Карен Святославович Пересветов и Генрих Федорович Ослябин дружили с самого детства. Родились они каждый где сумел: Карен Святославович, которого мы для краткости будет называть Кареном, – в Орджоникидзе (бывшем-будущем Владикавказе), а Генрих – в Петрозаводске. Это отнюдь не означало, что там же родились родители Карена и Генриха или что, родив Генриха и Карена, они остались на месте: у Карена родители были геологами и перемещались с экспедициями по следам что-тоносных пород, а у Генриха – военными, и двигались, как прикажет командование. Так вот они и оказались в соседних квартирах в городе Йошкар-Оле. И хватит об этом.

Чернявый и кудрявый Карен рос быстрым и смышленым. Росту он всегда был недостаточного, но это компенсировалось возвышенными устремлениями, и ни Владикавказ-Орджоникидзе, ни Йошкар-Ола этих стремлений удовлетворить не могли. Лучше быть первым в провинции, чем последним в Риме? Скажите это кому-нибудь еще: Карен твердо решил, что будет первым в Риме, и стал печь хлеб. (Щадя читателя, мы опускаем подробности становления характера Карена и не рассказываем, как он колотил ни в чем не повинный начальный капитал.)

Белокурый и жидковолосый Генрих рос тихим, бледным и тонкогубым. Было это довольно ожидаемо: человек с фамилией Ослябин и не мыслится широким, как шаляпинская масленица, русским богатырем, пускай он и Федорович. Да и к тому же во всем Ослябине победил Генрих, причем захудалый: не королевских кровей, а невротик из тех, что делаются завсегдатаями кожаных кушеток и пишут сложные подростковые книги, где называют себя «саванными койотами». Пускай этот койот никого не обманывает.
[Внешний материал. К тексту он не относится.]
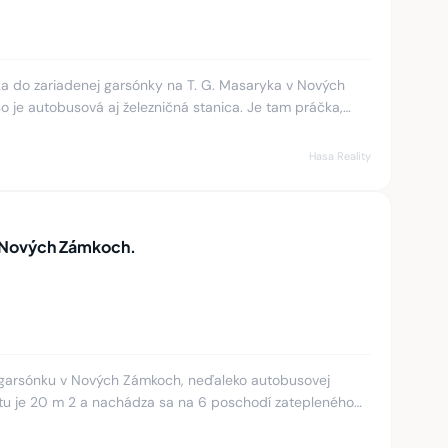
 do zariadenej garsónky na T. G. Masaryka v Nových
o je autobusová aj železničná stanica. Je tam práčka,
 Alebo s
Hasa Reality
 Nových Zámkoch.
arsónku v Nových Zámkoch, neďaleko autobusovej
tu je 20 m 2 a nachádza sa na 6 poschodí zatepleného
ozícia: Vstupná chodba, 1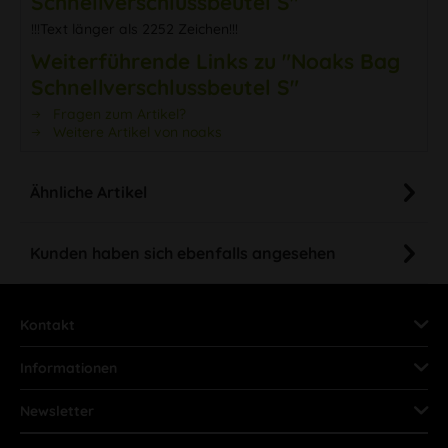
Schnellverschlussbeutel S"
!!!Text länger als 2252 Zeichen!!!
Weiterführende Links zu "Noaks Bag
Schnellverschlussbeutel S"
Fragen zum Artikel?
Weitere Artikel von noaks
Ähnliche Artikel
Kunden haben sich ebenfalls angesehen
Kontakt
Informationen
Newsletter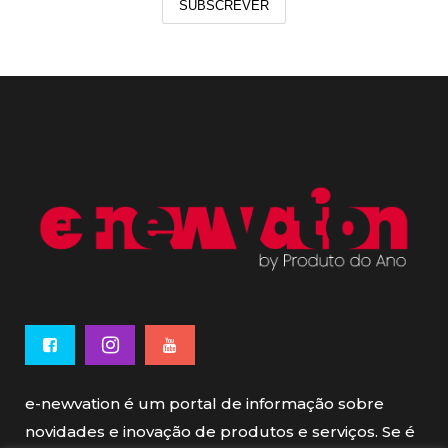
SUBSCREVER
e-newvation é um portal de informação sobre
novidades e inovação de produtos e serviços. Se é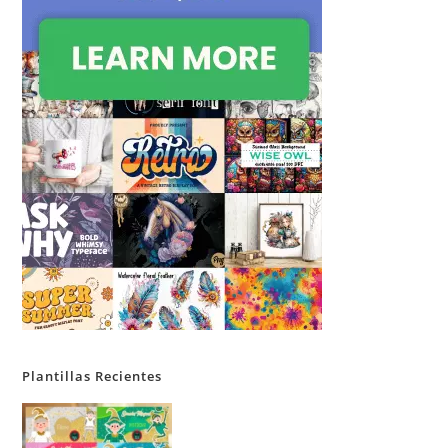
Plantillas Recientes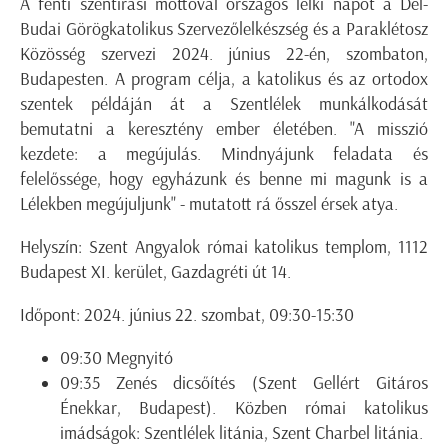
A fenti szentírási mottóval országos lelki napot a Dél-
Budai Görögkatolikus Szervezőlelkészség és a Paraklétosz
Közösség szervezi 2024. június 22-én, szombaton,
Budapesten. A program célja, a katolikus és az ortodox
szentek példáján át a Szentlélek munkálkodását
bemutatni a keresztény ember életében. "A misszió
kezdete: a megújulás. Mindnyájunk feladata és
felelőssége, hogy egyházunk és benne mi magunk is a
Lélekben megújuljunk" - mutatott rá ősszel érsek atya.
Helyszín: Szent Angyalok római katolikus templom, 1112
Budapest XI. kerület, Gazdagréti út 14.
Időpont: 2024. június 22. szombat, 09:30-15:30
09:30 Megnyitó
09:35 Zenés dicsőítés (Szent Gellért Gitáros
Énekkar, Budapest). Közben római katolikus
imádságok: Szentlélek litánia, Szent Charbel litánia.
И все-таки при всей голубизне ногтей и недостатке гранатов в организме Генрих был сообразительным юношей и пришел к мысли о том, что, «если выпало в империи родиться, лучше жить в столице Родины, у Бори» (Боря о ту пору в этой самой Родине царил) приблизительно тогда же, когда и Карен. Так и получилось, что и Карен, и Генрих почти одновременно оказались в столице. Мы не сказали, что привело Генриха в метрополию? Всё тот же хлеб.

Да, так получилось, что оба наших негероя занялись одним и тем же делом. Должен же кто-то кормить русского человека тем, что ему всего привычнее? Кормить, скажем, картошкой прибыли мало: этот человек недорого возьмет, да и начнет «садить» ее у себя на шести сотках, на приусадебных участках или вдоль железнодорожных полотен. А потом, картошка, как ни тужься, картошка и есть, а вот хлеб…
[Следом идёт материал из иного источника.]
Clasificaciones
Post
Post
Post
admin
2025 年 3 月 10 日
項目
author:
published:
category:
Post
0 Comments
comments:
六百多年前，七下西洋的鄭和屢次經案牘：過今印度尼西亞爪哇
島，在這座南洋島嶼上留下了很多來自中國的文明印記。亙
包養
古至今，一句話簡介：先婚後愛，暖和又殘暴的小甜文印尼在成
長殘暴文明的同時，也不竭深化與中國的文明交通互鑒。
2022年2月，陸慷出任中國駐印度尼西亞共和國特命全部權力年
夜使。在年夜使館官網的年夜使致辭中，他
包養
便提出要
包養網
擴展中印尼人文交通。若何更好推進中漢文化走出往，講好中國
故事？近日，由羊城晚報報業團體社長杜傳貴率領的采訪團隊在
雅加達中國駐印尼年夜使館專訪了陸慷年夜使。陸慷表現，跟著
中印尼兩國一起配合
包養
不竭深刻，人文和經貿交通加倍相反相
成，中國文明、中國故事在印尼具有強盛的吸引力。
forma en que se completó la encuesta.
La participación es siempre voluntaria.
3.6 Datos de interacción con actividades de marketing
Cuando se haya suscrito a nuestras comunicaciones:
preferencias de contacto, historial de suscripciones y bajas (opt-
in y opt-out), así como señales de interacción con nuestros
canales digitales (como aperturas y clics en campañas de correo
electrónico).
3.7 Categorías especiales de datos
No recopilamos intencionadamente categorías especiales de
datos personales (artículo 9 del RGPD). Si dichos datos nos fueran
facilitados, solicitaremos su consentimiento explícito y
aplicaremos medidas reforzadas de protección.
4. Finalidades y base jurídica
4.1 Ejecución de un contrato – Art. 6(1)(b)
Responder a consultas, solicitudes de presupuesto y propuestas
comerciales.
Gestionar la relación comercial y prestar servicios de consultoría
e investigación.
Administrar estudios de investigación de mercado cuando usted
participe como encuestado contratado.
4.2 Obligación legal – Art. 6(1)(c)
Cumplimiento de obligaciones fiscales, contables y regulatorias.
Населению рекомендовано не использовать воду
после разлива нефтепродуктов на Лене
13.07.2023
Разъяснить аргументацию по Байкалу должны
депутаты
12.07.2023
О хлеб! Ты – всё. И заслуженно забытый полный тугого теста «батон за тринадцать», и добрый черный бородинский, пахнущий то ли тмином, то ли кориандром, и честная буханка, об аппетитный зазубренный гребень которой можно порезаться, и новомодная итальянская чиабатта, от одного запаха которой может сойти с ума борец сумо, это кладбище бифштексов, которому два ужина назад запретили по ночам лазить в холодильник. Слово «хлеб» объединяет в себе множество упоительных явлений, на которые мы не станем тратить пространство нашей истории, ибо каждый читатель, возвращаясь с работы, проходил мимо прилавков, где теснились батоны, багеты, палочки, хлебцы, сухарики, баранки, сушки, плюшки, булки, круассаны, пирожки, эклеры и кольца с творогом… и каждый говорил себе: «Не вечером и не с моим образом жизни», потом говорил: «Эх, да разве мне будет что от одной слоечки?», а потом тянулся к хлебу. А уж про пончики – горячие, раздухарившиеся, в сахарной пудре – мы и упоминать не станем.

Ко времени нашего рассказа и Карен, и Генрих были уже взрослыми, большими людьми. У Карена были пекарни, у Генриха – завод. И жили они в Москве, в старом добром Кунцеве – не совсем на заезженной во всех смыслах Рублевке, но на том же московском западе. Хлебопеки купили старый детский сад и отдали его на растерзание модному итальянскому архитектору и турецким строителям, а в полученном доме поселились. Вход (белый) там был один, было три этажа настоящих и – со стороны Генриха – один ложный, подземный и снаружи невидимый. Встроили даже и лифт. Вот так они и поселились: слева от лифта на всех трех этажах Генрих с женой и тремя детьми (им, впрочем, в подвал опускаться было запрещено: ход туда был только у Генрихова доверенного помощника со странным именем Морфирий), а справа – Карен с домохозяйкой и бурными попытками устроить личную жизнь. Тут уже, пожалуй, можно внести ясность: Карен и Генрих были друзьями и смертельными врагами.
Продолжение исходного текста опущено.